Games are similar — many Mac games capture the cursor entirely and render their own in-game pointer, making system-level changes irrelevant while inside the game window.
If you've adjusted your cursor settings and notice inconsistent behavior, the app you're using may be overriding the system cursor rather than inheriting it.
What Stays Consistent Regardless of Settings
A few cursor behaviors are tied to macOS at a level that customization doesn't touch:
- The spinning wait cursor (colloquially called the "beach ball") is rendered by the system when an app is unresponsive — not customizable through standard settings
- Cursor acceleration and tracking speed are separate from visual appearance and live under Mouse or Trackpad settings
- Cursor visibility in screenshots and screen recordings depends on capture settings, not cursor appearance settings ✅
The Part That Depends on Your Situation
The built-in macOS controls are genuinely capable for most users — resizing and recoloring cover the most common needs, and Shake to Locate handles the "where did my cursor go" problem on large or multi-display setups.
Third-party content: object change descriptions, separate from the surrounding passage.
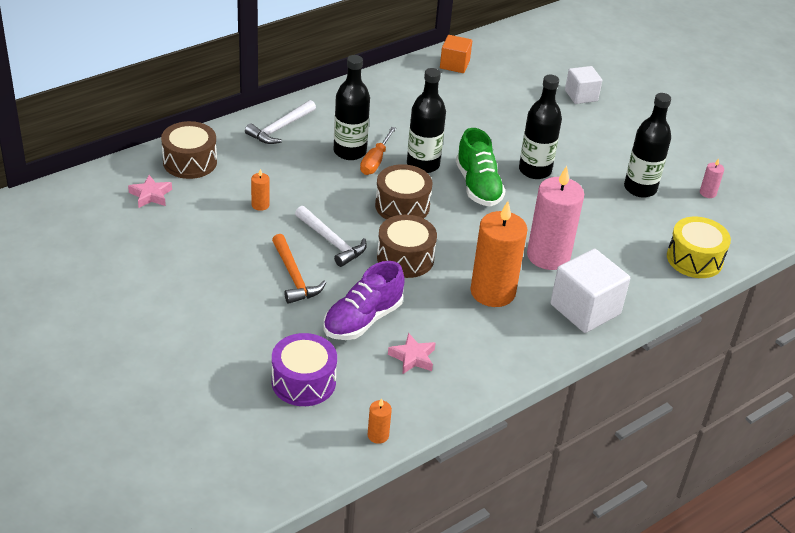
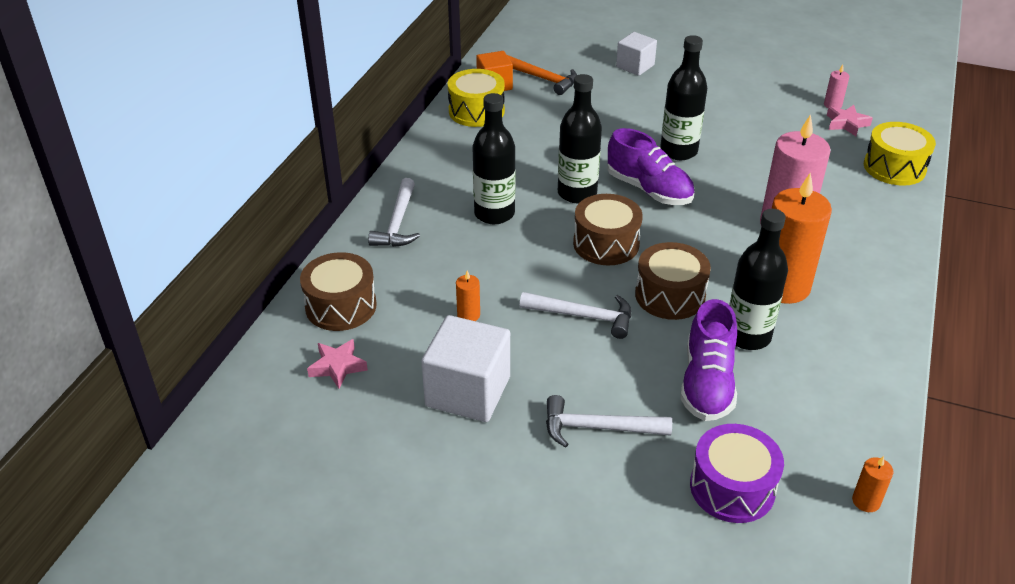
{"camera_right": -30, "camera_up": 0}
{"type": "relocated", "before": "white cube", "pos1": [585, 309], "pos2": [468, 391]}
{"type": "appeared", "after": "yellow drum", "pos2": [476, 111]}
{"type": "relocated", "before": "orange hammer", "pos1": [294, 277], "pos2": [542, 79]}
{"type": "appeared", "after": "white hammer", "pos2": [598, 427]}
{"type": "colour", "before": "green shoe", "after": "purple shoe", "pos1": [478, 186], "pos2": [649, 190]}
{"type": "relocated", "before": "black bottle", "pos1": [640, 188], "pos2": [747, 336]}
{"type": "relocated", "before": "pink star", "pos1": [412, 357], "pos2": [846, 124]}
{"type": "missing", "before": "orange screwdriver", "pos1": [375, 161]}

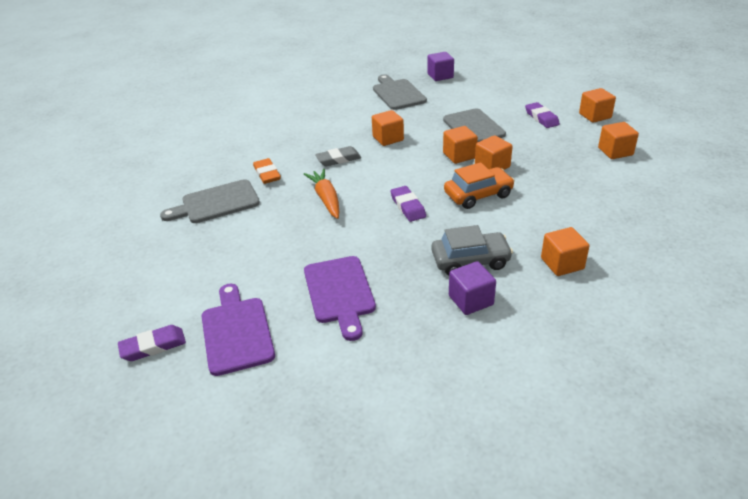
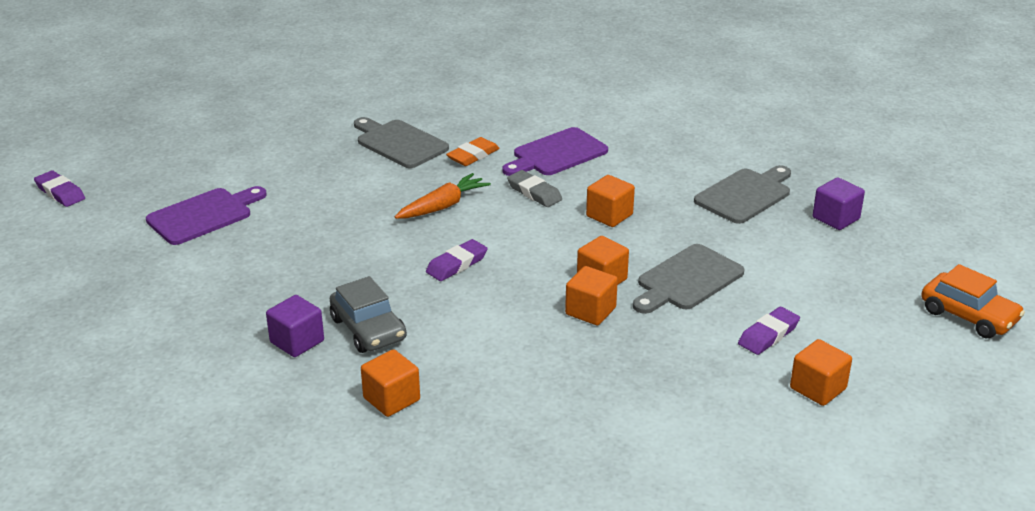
{"camera_right": 65, "camera_up": -5}
{"type": "relocated", "before": "purple eraser", "pos1": [153, 346], "pos2": [60, 192]}
{"type": "relocated", "before": "purple cutting board", "pos1": [340, 293], "pos2": [556, 154]}
{"type": "relocated", "before": "orange car", "pos1": [478, 195], "pos2": [968, 316]}
{"type": "missing", "before": "orange cube", "pos1": [615, 151]}

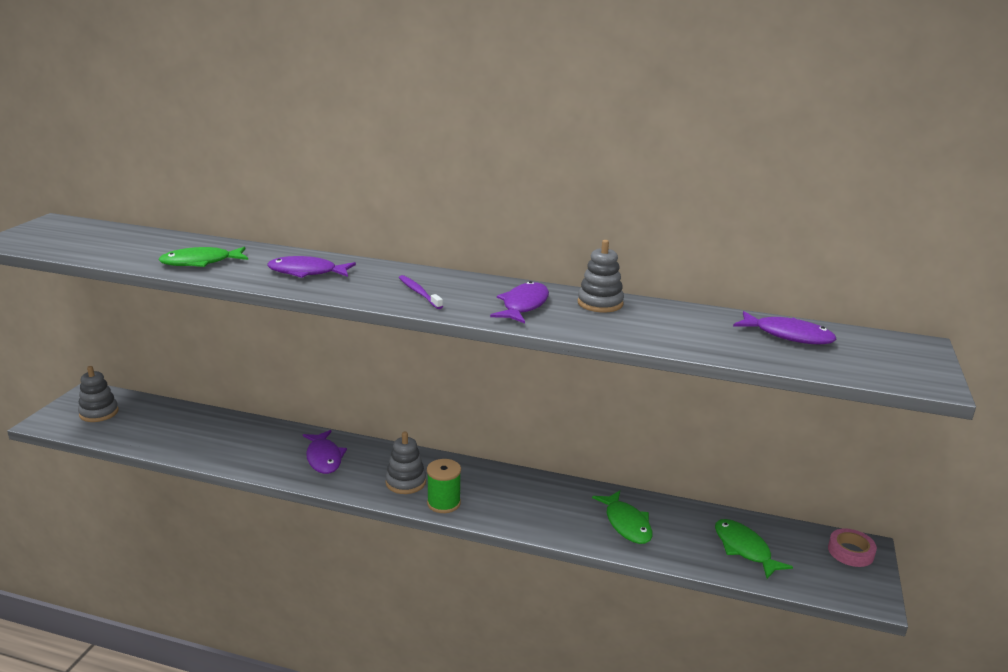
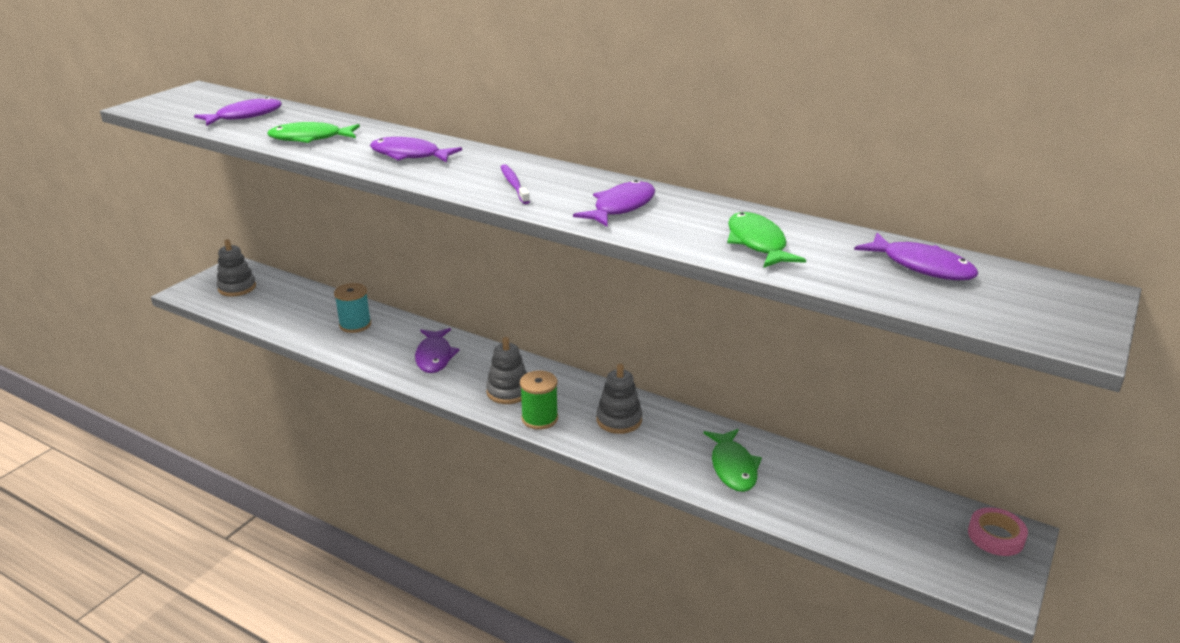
{"camera_right": 15, "camera_up": 5}
{"type": "appeared", "after": "purple fish", "pos2": [245, 116]}
{"type": "appeared", "after": "turquoise spool", "pos2": [355, 325]}
{"type": "relocated", "before": "grey stacking toy", "pos1": [600, 303], "pos2": [619, 420]}
{"type": "relocated", "before": "green fish", "pos1": [744, 549], "pos2": [757, 243]}

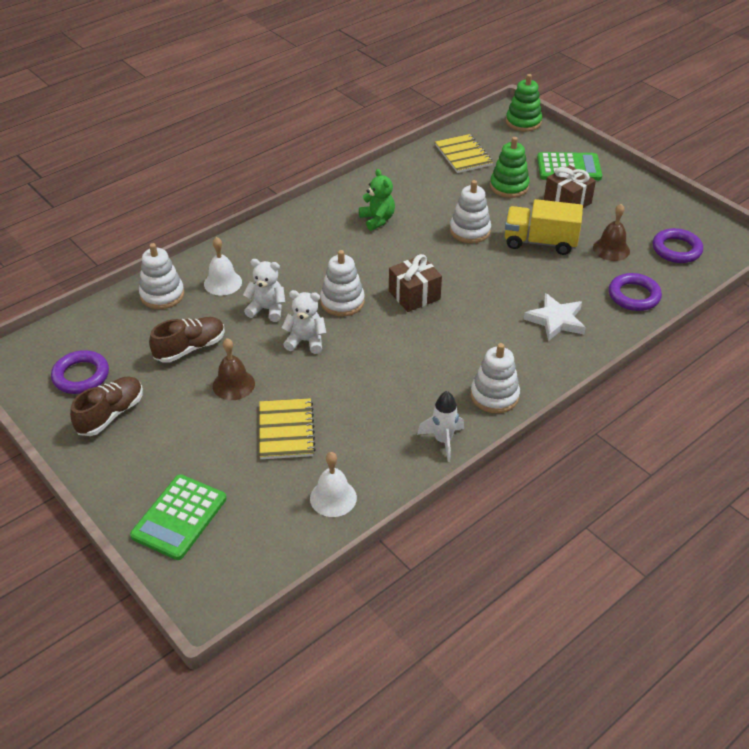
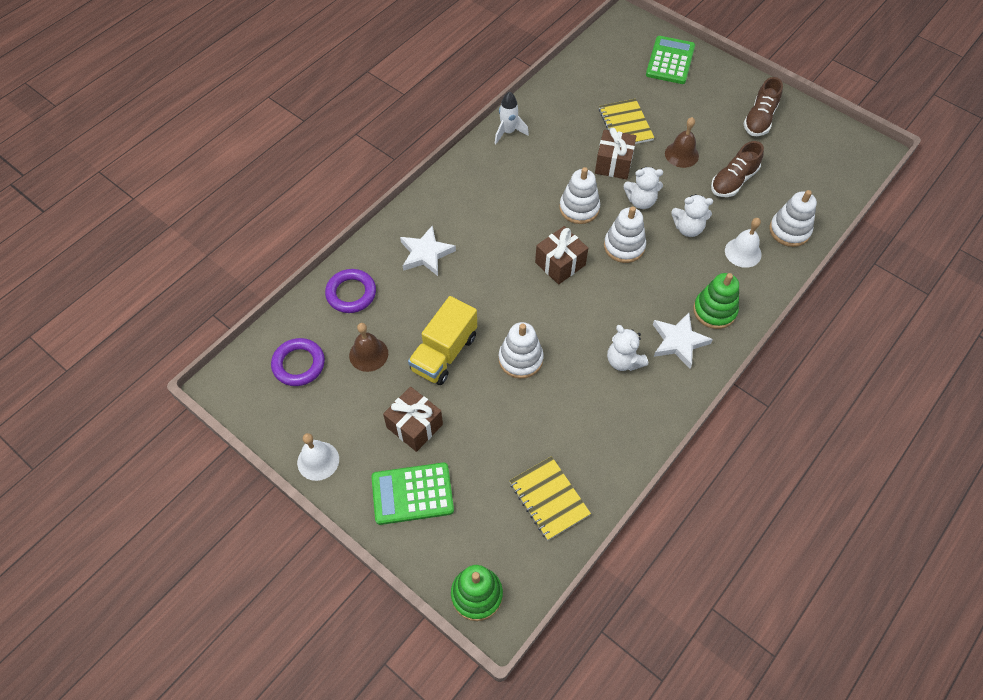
{"camera_right": 170, "camera_up": 15}
{"type": "relocated", "before": "white bell", "pos1": [333, 498], "pos2": [318, 460]}
{"type": "spun", "before": "yellow truck", "pos1": [540, 242], "pos2": [444, 353], "turn": 120}
{"type": "relocated", "before": "white stacking toy", "pos1": [494, 396], "pos2": [579, 208]}
{"type": "appeared", "after": "brown gift", "pos2": [613, 164]}
{"type": "colour", "before": "green teddy bear", "after": "white teddy bear", "pos1": [377, 220], "pos2": [623, 361]}
{"type": "appeared", "after": "white star", "pos2": [678, 342]}
{"type": "relocated", "before": "green stacking toy", "pos1": [509, 186], "pos2": [714, 311]}
{"type": "missing", "before": "purple ring", "pos1": [81, 376]}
Where it gets personal is the gap between what macOS offers natively and what a specific user actually needs. Someone doing accessibility-focused work on a high-resolution external display has a very different set of requirements than a developer who just wants a slightly larger cursor on a laptop screen. And anyone looking for custom cursor shapes or animated styles will need to weigh third-party tools against the reliability tradeoffs that come with them — especially if they're running a recent version of macOS on Apple Silicon hardware.
Your display configuration, macOS version, and how you actually use your Mac are the variables that determine which approach makes sense.